* PROBLEM TO SOLVE
Using the records below, count the lines with "paper" in them. Give the number only.

* MATERIAL FOR THIS EXERCISE

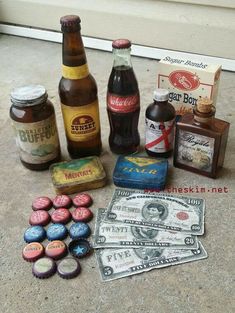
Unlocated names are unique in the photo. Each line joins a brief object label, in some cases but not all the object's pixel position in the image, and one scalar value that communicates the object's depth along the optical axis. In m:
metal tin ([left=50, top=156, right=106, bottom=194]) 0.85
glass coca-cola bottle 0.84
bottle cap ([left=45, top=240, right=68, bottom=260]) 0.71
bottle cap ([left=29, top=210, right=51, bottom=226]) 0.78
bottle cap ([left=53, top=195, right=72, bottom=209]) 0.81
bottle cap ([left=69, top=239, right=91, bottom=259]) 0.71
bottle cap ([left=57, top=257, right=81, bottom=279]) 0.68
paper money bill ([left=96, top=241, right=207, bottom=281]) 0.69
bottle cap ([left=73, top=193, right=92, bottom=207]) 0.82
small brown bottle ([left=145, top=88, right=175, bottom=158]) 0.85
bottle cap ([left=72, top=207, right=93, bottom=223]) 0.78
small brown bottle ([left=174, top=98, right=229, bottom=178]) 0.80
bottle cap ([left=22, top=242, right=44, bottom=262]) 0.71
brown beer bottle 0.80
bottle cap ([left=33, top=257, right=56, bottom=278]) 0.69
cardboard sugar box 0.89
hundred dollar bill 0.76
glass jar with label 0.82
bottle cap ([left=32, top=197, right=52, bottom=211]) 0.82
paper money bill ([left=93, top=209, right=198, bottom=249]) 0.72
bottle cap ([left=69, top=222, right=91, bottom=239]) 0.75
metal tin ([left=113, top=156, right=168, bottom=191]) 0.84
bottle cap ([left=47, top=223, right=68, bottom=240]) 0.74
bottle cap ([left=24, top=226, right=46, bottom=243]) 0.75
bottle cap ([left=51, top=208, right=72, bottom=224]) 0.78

* YOUR SOLUTION
2